*ASSIGNMENT:* Only the lines below starting at the one that contains "0.0250 | 0.4776 |" and ending at the one that contains "looks in the" are to be reproduced, exactly and with both ends kept.

*STORED DATA:*
________

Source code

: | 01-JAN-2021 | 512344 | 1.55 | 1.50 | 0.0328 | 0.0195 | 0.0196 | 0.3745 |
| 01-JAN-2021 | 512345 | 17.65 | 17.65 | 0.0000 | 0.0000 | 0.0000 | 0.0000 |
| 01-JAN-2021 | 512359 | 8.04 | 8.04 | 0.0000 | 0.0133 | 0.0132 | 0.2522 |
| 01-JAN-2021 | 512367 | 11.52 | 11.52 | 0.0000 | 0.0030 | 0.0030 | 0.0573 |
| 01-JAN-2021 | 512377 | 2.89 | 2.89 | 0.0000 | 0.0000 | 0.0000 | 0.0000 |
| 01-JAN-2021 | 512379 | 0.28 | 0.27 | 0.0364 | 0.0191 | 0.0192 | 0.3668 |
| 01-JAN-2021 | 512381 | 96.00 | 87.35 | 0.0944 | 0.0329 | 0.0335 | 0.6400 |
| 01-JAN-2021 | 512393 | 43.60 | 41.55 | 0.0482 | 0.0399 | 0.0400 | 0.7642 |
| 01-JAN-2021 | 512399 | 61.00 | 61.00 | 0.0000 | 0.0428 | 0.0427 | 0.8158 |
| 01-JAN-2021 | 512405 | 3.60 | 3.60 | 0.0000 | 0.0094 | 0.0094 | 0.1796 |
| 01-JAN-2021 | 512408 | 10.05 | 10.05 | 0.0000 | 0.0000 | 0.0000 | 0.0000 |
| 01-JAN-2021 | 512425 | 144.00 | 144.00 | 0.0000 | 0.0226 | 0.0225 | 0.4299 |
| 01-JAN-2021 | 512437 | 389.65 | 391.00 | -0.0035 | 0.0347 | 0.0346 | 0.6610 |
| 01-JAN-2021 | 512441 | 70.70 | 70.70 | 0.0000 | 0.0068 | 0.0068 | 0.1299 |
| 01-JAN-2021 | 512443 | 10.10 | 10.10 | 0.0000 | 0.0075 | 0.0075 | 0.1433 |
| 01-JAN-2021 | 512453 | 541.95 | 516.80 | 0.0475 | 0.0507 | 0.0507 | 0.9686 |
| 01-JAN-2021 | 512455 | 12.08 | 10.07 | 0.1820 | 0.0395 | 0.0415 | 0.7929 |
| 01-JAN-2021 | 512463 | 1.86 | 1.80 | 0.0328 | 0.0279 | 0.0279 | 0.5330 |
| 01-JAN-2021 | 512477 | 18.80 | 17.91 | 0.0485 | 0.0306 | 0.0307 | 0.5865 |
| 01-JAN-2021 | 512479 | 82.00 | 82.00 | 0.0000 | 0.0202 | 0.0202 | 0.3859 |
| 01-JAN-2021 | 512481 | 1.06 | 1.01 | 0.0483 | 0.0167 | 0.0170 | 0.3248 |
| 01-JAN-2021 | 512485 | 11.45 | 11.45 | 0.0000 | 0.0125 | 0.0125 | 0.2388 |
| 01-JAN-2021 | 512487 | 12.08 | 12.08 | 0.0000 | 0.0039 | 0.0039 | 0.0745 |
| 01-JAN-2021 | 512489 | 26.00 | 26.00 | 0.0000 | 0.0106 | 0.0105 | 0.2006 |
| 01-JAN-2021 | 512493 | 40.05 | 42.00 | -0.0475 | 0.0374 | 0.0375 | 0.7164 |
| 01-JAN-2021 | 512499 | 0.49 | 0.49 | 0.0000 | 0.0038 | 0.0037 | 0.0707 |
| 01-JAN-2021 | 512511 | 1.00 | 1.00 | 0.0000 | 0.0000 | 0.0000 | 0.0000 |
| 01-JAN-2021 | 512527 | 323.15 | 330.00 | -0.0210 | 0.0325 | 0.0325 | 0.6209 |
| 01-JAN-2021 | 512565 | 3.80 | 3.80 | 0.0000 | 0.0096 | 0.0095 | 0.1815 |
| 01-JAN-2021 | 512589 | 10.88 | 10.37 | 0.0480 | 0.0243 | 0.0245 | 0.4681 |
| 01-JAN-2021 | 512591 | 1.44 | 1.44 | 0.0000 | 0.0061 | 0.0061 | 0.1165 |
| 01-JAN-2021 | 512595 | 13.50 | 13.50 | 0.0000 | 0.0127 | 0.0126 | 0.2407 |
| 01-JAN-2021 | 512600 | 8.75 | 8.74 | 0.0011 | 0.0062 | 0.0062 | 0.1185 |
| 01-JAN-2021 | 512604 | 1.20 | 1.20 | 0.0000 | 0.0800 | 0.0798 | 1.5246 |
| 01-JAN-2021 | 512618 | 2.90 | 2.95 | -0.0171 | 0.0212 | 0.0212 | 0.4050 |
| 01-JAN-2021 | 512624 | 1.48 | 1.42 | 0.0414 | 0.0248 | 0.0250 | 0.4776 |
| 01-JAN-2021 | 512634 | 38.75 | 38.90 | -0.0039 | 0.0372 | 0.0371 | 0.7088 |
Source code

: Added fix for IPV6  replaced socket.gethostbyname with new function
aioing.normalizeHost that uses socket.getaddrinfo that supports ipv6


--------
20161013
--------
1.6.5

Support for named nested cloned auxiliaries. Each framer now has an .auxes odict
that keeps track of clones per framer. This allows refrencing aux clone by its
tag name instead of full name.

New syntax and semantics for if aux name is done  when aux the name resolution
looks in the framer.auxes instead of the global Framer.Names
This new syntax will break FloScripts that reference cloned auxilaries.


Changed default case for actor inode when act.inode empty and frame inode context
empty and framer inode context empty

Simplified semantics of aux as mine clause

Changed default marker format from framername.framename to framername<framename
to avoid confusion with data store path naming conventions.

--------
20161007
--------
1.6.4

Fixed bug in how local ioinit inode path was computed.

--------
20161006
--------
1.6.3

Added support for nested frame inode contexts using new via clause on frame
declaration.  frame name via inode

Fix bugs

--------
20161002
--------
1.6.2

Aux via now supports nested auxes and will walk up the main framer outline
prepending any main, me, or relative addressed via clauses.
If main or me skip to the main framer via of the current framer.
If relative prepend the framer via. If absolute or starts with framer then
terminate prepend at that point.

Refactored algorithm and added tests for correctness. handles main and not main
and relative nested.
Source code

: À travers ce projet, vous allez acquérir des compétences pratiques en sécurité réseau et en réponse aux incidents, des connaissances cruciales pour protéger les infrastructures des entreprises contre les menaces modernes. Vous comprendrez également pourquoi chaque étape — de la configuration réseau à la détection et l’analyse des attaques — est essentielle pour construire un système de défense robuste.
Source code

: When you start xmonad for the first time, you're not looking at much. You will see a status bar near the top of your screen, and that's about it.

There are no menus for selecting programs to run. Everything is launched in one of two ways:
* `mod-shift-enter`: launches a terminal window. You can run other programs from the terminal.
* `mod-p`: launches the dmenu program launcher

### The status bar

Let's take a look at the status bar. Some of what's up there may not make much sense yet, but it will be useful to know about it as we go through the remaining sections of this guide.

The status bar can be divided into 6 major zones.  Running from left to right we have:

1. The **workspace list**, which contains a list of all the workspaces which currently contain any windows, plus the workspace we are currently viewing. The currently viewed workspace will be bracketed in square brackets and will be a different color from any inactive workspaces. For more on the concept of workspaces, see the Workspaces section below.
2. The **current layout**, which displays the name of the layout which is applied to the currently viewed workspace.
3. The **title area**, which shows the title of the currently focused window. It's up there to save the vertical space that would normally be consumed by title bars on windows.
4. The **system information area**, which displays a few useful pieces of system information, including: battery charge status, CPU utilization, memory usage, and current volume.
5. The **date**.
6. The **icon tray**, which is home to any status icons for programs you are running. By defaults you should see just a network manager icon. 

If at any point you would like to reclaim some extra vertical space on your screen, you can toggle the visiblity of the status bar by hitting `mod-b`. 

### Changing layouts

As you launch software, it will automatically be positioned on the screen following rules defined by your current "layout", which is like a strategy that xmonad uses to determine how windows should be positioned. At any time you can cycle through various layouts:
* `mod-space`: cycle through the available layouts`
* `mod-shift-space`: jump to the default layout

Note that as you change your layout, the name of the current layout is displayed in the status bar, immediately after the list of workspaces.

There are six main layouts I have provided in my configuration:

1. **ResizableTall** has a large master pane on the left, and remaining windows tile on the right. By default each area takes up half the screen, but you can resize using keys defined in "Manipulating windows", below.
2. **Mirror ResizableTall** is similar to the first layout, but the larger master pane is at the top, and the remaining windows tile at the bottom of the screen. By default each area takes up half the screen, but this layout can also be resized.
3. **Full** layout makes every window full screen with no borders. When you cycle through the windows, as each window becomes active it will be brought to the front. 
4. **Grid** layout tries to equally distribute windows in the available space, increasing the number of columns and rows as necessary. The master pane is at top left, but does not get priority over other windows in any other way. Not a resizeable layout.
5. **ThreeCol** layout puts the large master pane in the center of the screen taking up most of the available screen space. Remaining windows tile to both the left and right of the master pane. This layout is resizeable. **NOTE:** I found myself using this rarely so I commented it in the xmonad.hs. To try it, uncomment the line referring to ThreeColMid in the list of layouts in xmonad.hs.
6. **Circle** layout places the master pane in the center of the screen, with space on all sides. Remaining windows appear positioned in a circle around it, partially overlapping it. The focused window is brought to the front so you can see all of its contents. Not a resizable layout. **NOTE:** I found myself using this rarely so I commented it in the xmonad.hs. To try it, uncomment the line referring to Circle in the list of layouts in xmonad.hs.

________

*ANSWER FOR THIS EXERCISE:*
| 01-JAN-2021 | 512624 | 1.48 | 1.42 | 0.0414 | 0.0248 | 0.0250 | 0.4776 |
| 01-JAN-2021 | 512634 | 38.75 | 38.90 | -0.0039 | 0.0372 | 0.0371 | 0.7088 |
Source code

: Added fix for IPV6  replaced socket.gethostbyname with new function
aioing.normalizeHost that uses socket.getaddrinfo that supports ipv6


--------
20161013
--------
1.6.5

Support for named nested cloned auxiliaries. Each framer now has an .auxes odict
that keeps track of clones per framer. This allows refrencing aux clone by its
tag name instead of full name.

New syntax and semantics for if aux name is done  when aux the name resolution
looks in the framer.auxes instead of the global Framer.Names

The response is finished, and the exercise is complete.